Montserrat - the Soufrière Hills Volcano is under the cloud cover in the southern part of the island.  The grayish-colored areas are recent ash deposits.

(Satellite photos provided by TerraMetrics/Google Earth/DigitalGlobe)

 


 

Soufrière Hills Volcano andesitic lapilli & ash (field of view ~5.1 cm across) from a 1997 pyroclastic flow (maybe the 3 August 1997 flow?) that engulfed Plymouth, due west of the volcano.  This was collected from just inside a doorway of a destroyed building in Plymouth.  Collected & generously donated by David Lea.

 


 

Soufrière Hills andesite lava (above & below; 9.6 cm across at its widest) - this lava sample consists two lithologies, sharply demarcated (see boundary line drawn below) and defined by a slight color change, a phenocryst abundance/size change, and a vesiculation difference.  The left portion of the sample is light gray, semi-vesicular porphyritic andesite.  The right portion of the sample is a very light gray, pumiceous porphyritic andesite.  Available petrologic information indicates that 1997 Soufrière Hills andesite is a quartz-bearing, two-pyroxene, porphyritic hornblende andesite.  Dominant phenocrysts include hornblende amphibole, hypersthene pyroxene, and plagioclase feldspar.  Minor phenocrysts include titanomagnetite, quartz, and augite pyroxene microphenocrysts.  The groundmass material is a mix of finely-crystalline plagioclase feldspar, orthopyroxene, augite clinopyroxene, pigeonite, titanomagnetite, and quartz, plus rhyolitic glass.

Locality: summit of Soufrière Hills Volcano, southern Montserrat, northern West Indies, eastern Caribbean Sea.

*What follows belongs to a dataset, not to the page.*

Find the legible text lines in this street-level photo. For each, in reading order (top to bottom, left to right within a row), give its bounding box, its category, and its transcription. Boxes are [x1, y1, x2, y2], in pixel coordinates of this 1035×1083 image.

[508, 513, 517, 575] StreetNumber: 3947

Collected in June 1998 & generously donated by Attila Kilinc.

 


 

Soufrière Hills Volcano andesite (field of view ~5.8 cm across) - close-up of sample shown above.  Light gray semi-vesicular andesite is to the left.  Very light gray pumiceous porphyritic andesite is to the right.

 


 

Soufrière Hills Volcano andesite (field of view ~3.6 cm across) - close-up of sample shown above.  This is very light gray pumiceous porphyritic andesite showing large disrupted amphibole phenocrysts (black).

 


 

Soufrière Hills Volcano andesite ash (field of view ~5.1 cm across) - loose, very fine-grained ash from a February 2006 eruption of the Soufrière Hills Volcano.  It was collected from the top of St. Georges Hill, just west-northwest of the volcano (see satellite photos above).  Collected & generously donated by David Lea.